DIRECTIONS FOR THIS TASK:
Please print the entries exactly, omitting each image.

RECORD EXTRACTS:
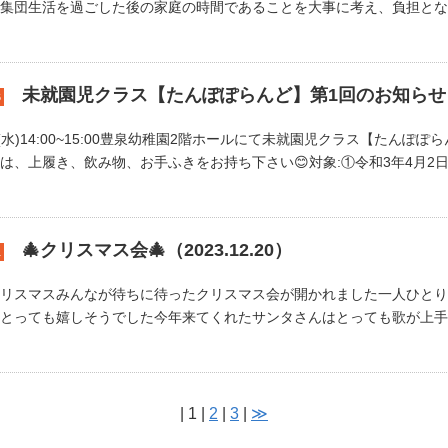
集団生活を過ごした後の家庭の時間であることを大事に考え、負担となる
未就園児クラス【たんぽぽらんど】第1回のお知らせ
6
日(水)14:00~15:00豊泉幼稚園2階ホールにて未就園児クラス【たんぽぽ
は、上履き、飲み物、お手ふきをお持ち下さい😊対象:①令和3年4月2日生
🎄クリスマス会🎄（2023.12.20）
1
リスマスみんなが待ちに待ったクリスマス会が開かれました一人ひとり
とっても嬉しそうでした今年来てくれたサンタさんはとっても歌が上手と
| 1 |
2
|
3
|
≫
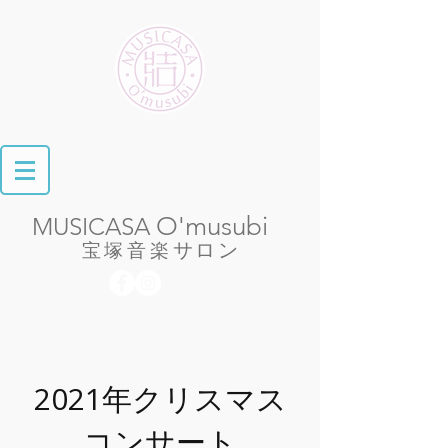
O'musubi
MUSICASA
​
サロン
宝塚音楽
2021年クリスマス
コンサート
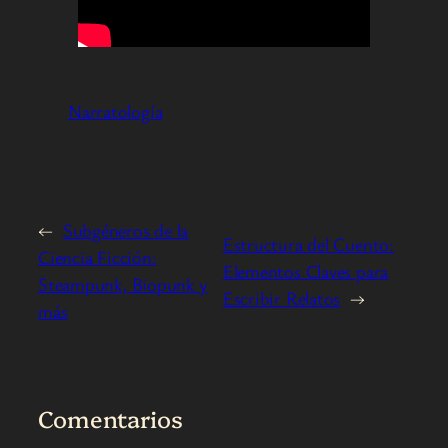
Narratología
←
Subgéneros de la
Estructura del Cuento:
Ciencia Ficción:
Elementos Claves para
Steampunk, Biopunk y
Escribir Relatos
→
más
Comentarios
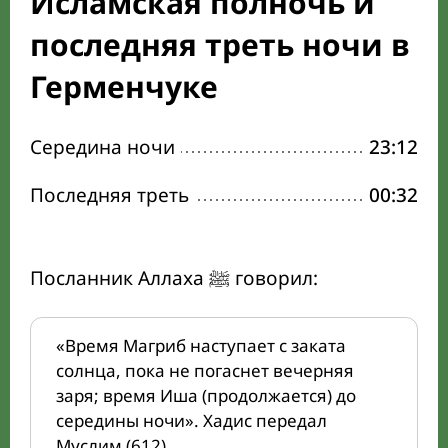
Исламская полночь и
последняя треть ночи в
Герменчуке
Середина ночи
23:12
Последняя треть
00:32
Посланник Аллаха ﷺ говорил:
«Время Магриб наступает с заката
солнца, пока не погаснет вечерняя
заря; время Иша (продолжается) до
середины ночи». Хадис передал
Муслим (612).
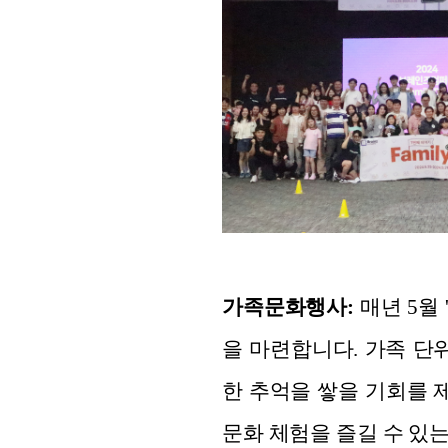
가족문화행사:
매년 5월
을 마련합니다. 가족 단
한 추억을 쌓을 기회를 
문화 체험을 즐길 수 있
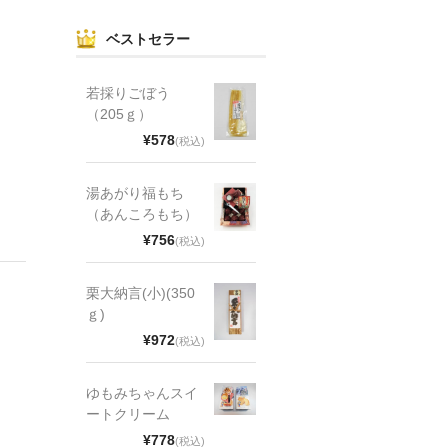
ベストセラー
若採りごぼう
（205ｇ）
¥578
(税込)
湯あがり福もち
（あんころもち）
¥756
(税込)
栗大納言(小)(350
ｇ)
¥972
(税込)
ゆもみちゃんスイ
ートクリーム
¥778
(税込)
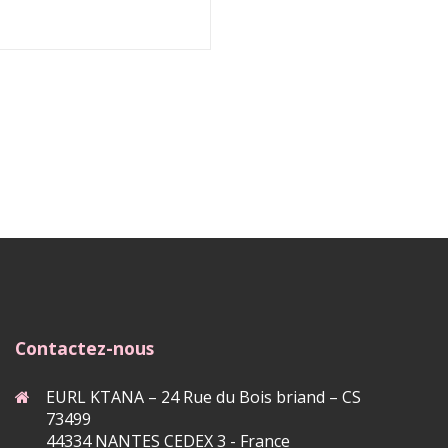
Contactez-nous
EURL KTANA – 24 Rue du Bois briand – CS
73499
44334 NANTES CEDEX 3 - France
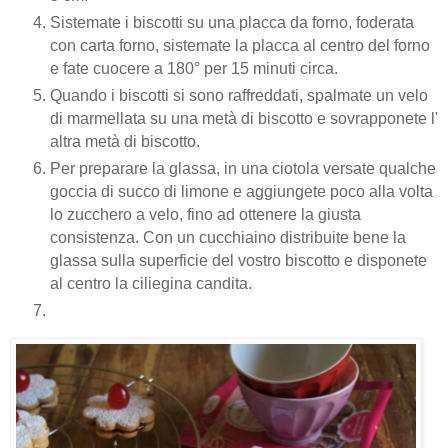
Sistemate i biscotti su una placca da forno, foderata
con carta forno, sistemate la placca al centro del forno
e fate cuocere a 180° per 15 minuti circa.
Quando i biscotti si sono raffreddati, spalmate un velo
di marmellata su una metà di biscotto e sovrapponete l'
altra metà di biscotto.
Per preparare la glassa, in una ciotola versate qualche
goccia di succo di limone e aggiungete poco alla volta
lo zucchero a velo, fino ad ottenere la giusta
consistenza. Con un cucchiaino distribuite bene la
glassa sulla superficie del vostro biscotto e disponete
al centro la ciliegina candita.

EXERCISE OUTPUT:
集団生活を過ごした後の家庭の時間であることを大事に考え、負担となる
未就園児クラス【たんぽぽらんど】第1回のお知らせ
6
日(水)14:00~15:00豊泉幼稚園2階ホールにて未就園児クラス【たんぽぽ
は、上履き、飲み物、お手ふきをお持ち下さい😊対象:①令和3年4月2日生
🎄クリスマス会🎄（2023.12.20）
1
リスマスみんなが待ちに待ったクリスマス会が開かれました一人ひとり
とっても嬉しそうでした今年来てくれたサンタさんはとっても歌が上手と
| 1 |
2
|
3
|
≫
O'musubi
MUSICASA
​
サロン
宝塚音楽
2021年クリスマス
コンサート
Narratología
←
Subgéneros de la
Estructura del Cuento:
Ciencia Ficción:
Elementos Claves para
Steampunk, Biopunk y
Escribir Relatos
→
más
Comentarios
Исламская полночь и
последняя треть ночи в
Герменчуке
Середина ночи
23:12
Последняя треть
00:32
Посланник Аллаха ﷺ говорил:
«Время Магриб наступает с заката
солнца, пока не погаснет вечерняя
заря; время Иша (продолжается) до
середины ночи». Хадис передал
Муслим (612).
가족문화행사:
매년 5월
을 마련합니다. 가족 단
한 추억을 쌓을 기회를 
문화 체험을 즐길 수 있
ベストセラー
若採りごぼう
（205ｇ）
¥578
(税込)
湯あがり福もち
（あんころもち）
¥756
(税込)
栗大納言(小)(350
ｇ)
¥972
(税込)
ゆもみちゃんスイ
ートクリーム
¥778
(税込)
Contactez-nous
EURL KTANA – 24 Rue du Bois briand – CS
73499
44334 NANTES CEDEX 3 - France
Sistemate i biscotti su una placca da forno, foderata
con carta forno, sistemate la placca al centro del forno
e fate cuocere a 180° per 15 minuti circa.
Quando i biscotti si sono raffreddati, spalmate un velo
di marmellata su una metà di biscotto e sovrapponete l'
altra metà di biscotto.
Per preparare la glassa, in una ciotola versate qualche
goccia di succo di limone e aggiungete poco alla volta
lo zucchero a velo, fino ad ottenere la giusta
consistenza. Con un cucchiaino distribuite bene la
glassa sulla superficie del vostro biscotto e disponete
al centro la ciliegina candita.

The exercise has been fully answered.